Michael Edward Welham (Mike to everyone) was born on July 31, 1946 in Springfield, Illinois. Mike’s dad was career Navy so he spent his childhood years in Illinois, Wisconsin and Iowa. After graduating from high school in 1964, Mike joined the Air Force. He worked on military satellites for the first few years of his career and was offered the opportunity to attend Officer Training School. He reached the rank of Major and retired in 1991.
Mike was never one to sit still for very long. He was always interested in spaceflight and found jobs working for various NASA contractors. His last job took him to Ohio and the Glenn Research Center where he worked as a system engineer for eight years.
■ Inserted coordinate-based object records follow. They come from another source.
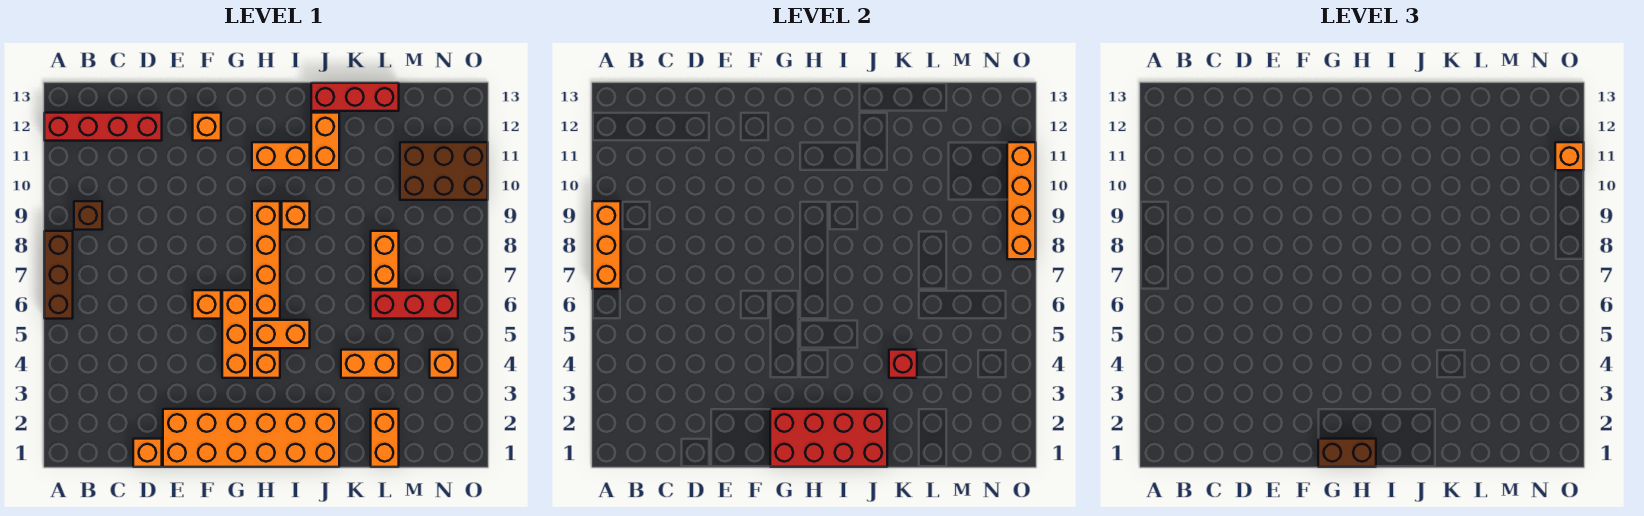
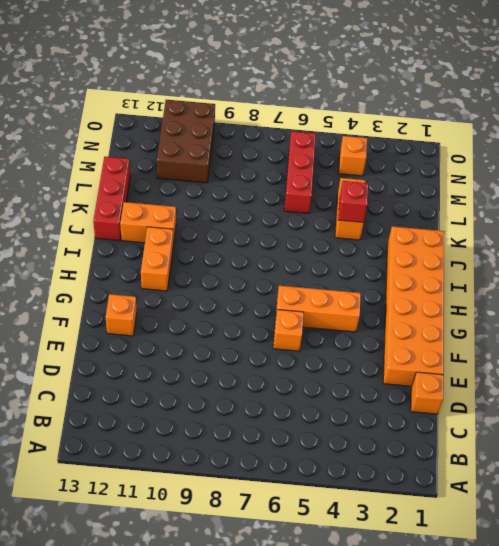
none -> brown brick A6:A8 level 1
none -> red brick A12:D12 level 1
none -> brown brick B9 level 1

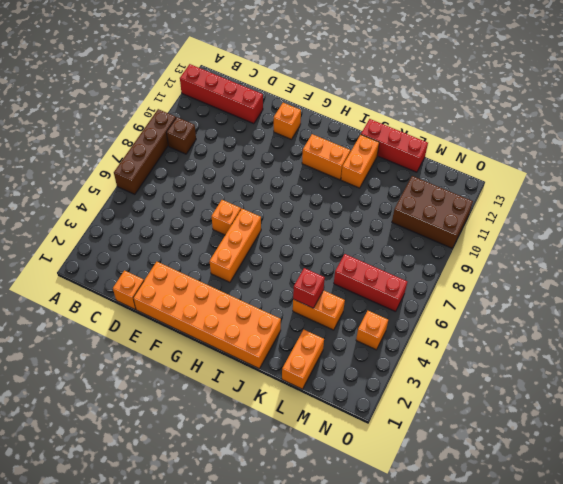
brown brick A6:A9 level 1 -> brown brick A6:A8 level 1
none -> orange brick H4 level 1
none -> orange brick H5:I5 level 1
none -> orange brick H6:H9 level 1

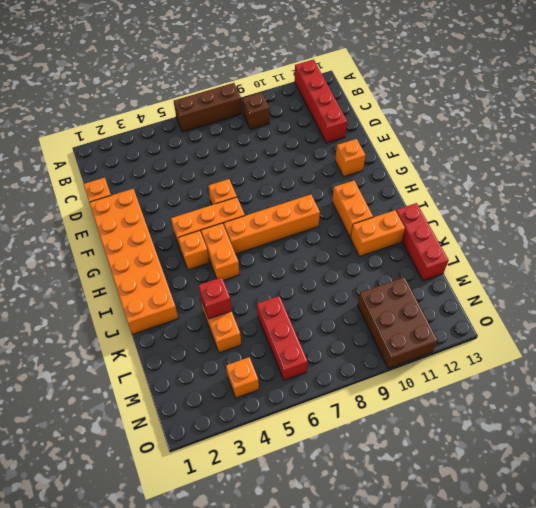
none -> orange brick I9 level 1
none -> orange brick L1:L2 level 1
none -> orange brick L7:L8 level 1

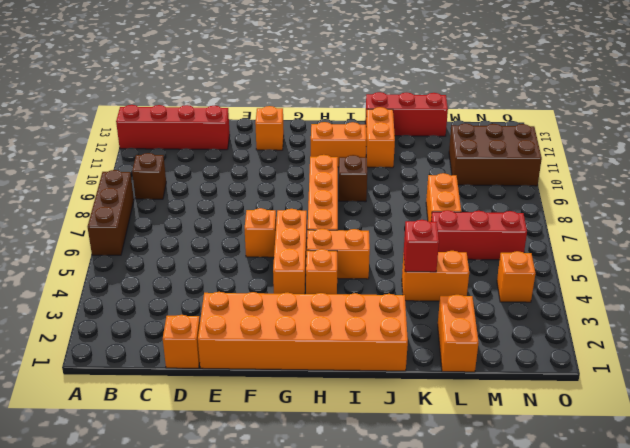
brown brick I9 level 1 -> orange brick I9 level 1
none -> orange brick A7:A9 level 2
none -> red brick G1:J2 level 2
none -> orange brick O8:O11 level 2

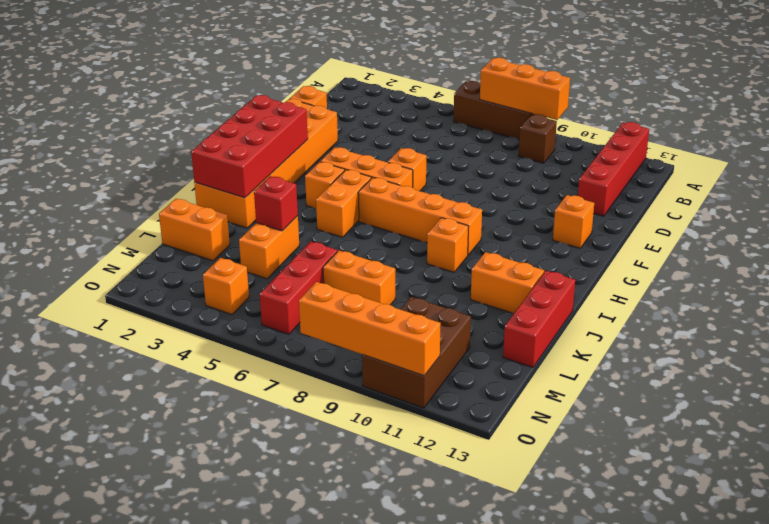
none -> orange brick H11:I11 level 1
none -> brown brick G1:H1 level 3
none -> orange brick O11 level 3

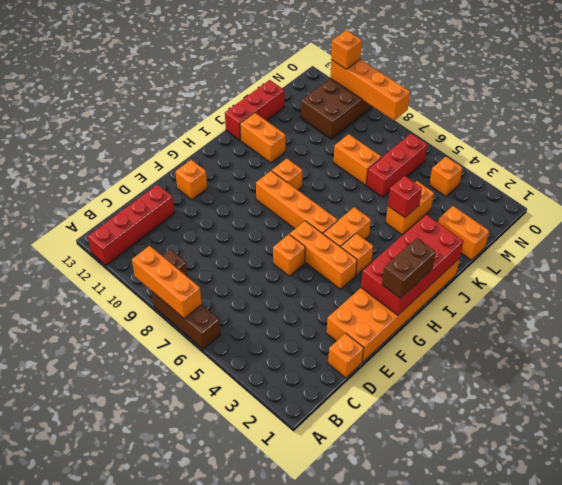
none -> orange brick H11:I11 level 1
He wrote experiments to be used on the International Space Station testing the effects of fluids and combustion in zero gravity. Mike and his family got to see the results of his team’s work when they witnessed Space Shuttle Discovery launch the racks into space.
Mike decided once again to retire and move to Tennessee. After being there for a year, he decided that retirement was just too boring so he began teaching mathematics at the local junior college. He continued teaching up to the day when he got the prognosis of Stage Four pancreatic cancer in February of 2018. Mike fought the hard fight but lost the battle on June 9, 2018. Mike is survived by his wife, LuAnn, his four kids (Michael, Kelly, Lori, Cole), five grandchildren (Melissa, David, Remy, Tyler, Maya) four great grandchildren (Hunter, Skyler, Lincoln, Lawson), his sister, Penni, his niece, Kaila, nephew, Nate, and great nieces and nephews.
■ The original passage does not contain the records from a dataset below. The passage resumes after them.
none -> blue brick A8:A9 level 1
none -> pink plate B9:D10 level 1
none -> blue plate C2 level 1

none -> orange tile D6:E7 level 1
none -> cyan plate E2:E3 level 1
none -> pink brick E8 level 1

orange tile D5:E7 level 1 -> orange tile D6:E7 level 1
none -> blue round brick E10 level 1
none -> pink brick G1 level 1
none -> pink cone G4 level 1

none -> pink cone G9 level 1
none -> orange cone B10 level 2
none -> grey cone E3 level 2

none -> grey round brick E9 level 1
Mike loved teaching, woodcarving, running, trivia, hanging out with friends, listening to all kinds of music (from classical to Jimmy Buffett) and watching SEC football. He was a die-hard Raiders fan and pulled for them during all the many bad years. He also loved the Nashville Predators, Cleveland Indians, and Cleveland Cavaliers.
During his last few weeks, Mike told his wife that he didn’t really want a funeral and preferred to be remembered as he was before the cancer. So together Mike and his wife found out about Celestis from good, old-fashioned googling. This option sounded so unique and was a way to honor Mike and his work with NASA.
The one thing that everyone loved about Mike was his personality and his weird jokes. He lived each day like it was his last and loved to make people laugh and smile.
Rest in Peace, Mike. The world is not the same without you.